Keywords: circulating tumor DNA, ovarian cancer, prognosis, meta-analysis

Introduction

Ovarian cancer is one of the three major gynaecological malignancies. According to the latest statistics in China, approximately 51 000 women suffered from ovarian cancer in 2014, and 23 000 died from the disease. Based on the data of Chinese cancer patients from 2003 to 2015, the 5-year survival rate of ovarian cancer patients (only 39%) has not changed significantly in the past 10 years, 1 and the 5-year recurrence rate has reached 70%. 2 Although surgery and chemotherapy for ovarian cancer are becoming increasingly advanced, there has been no significant improvement in the prognosis of ovarian cancer patients, and there has been no major change in their prognosis. Precise treatment and full-course management are the most recent approaches to ovarian cancer. With the development of targeted chemotherapy and targeted drugs, genetic testing and sequencing technology have become the basis for precise treatment. Therefore, identifying biomarkers related to treatment response and prognosis may help improve the clinical prognosis of ovarian cancer patients.

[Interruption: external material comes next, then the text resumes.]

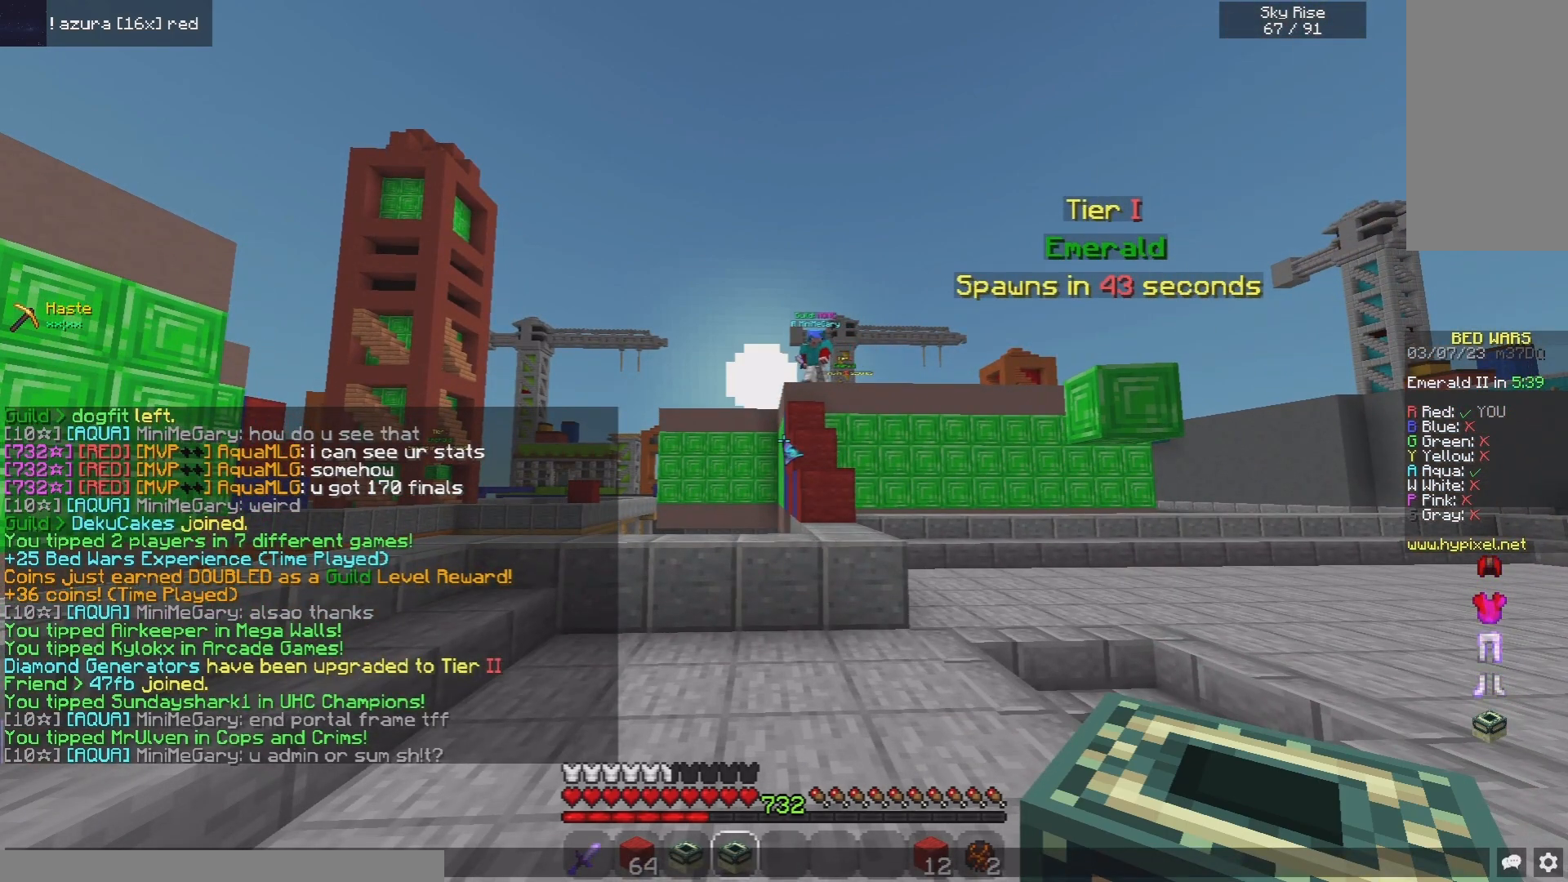
{"keys": [], "mouse": [], "events": []}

Currently, histopathological examination is considered the gold standard for ovarian cancer diagnosis; however, this method is invasive, and it is difficult to detect tumor changes via repeat sample acquisition. HE4 and CA125 are widely used for the early diagnosis of ovarian cancer as well as for monitoring and prognostic assessment. However, HE4 and CA125 cannot reflect tumor changes at the genetic level because tumors are heterogeneous, and tumor cells continue to develop, leading to metastasis, recurrence, and drug resistance. Circulating tumor DNA (ctDNA) is derived from primary tumors or metastatic lesions and can be isolated from plasma or serum by means of non-invasive methods. It can be used for early diagnosis and for monitoring the treatment response, detecting drug resistance and predicting clinical results.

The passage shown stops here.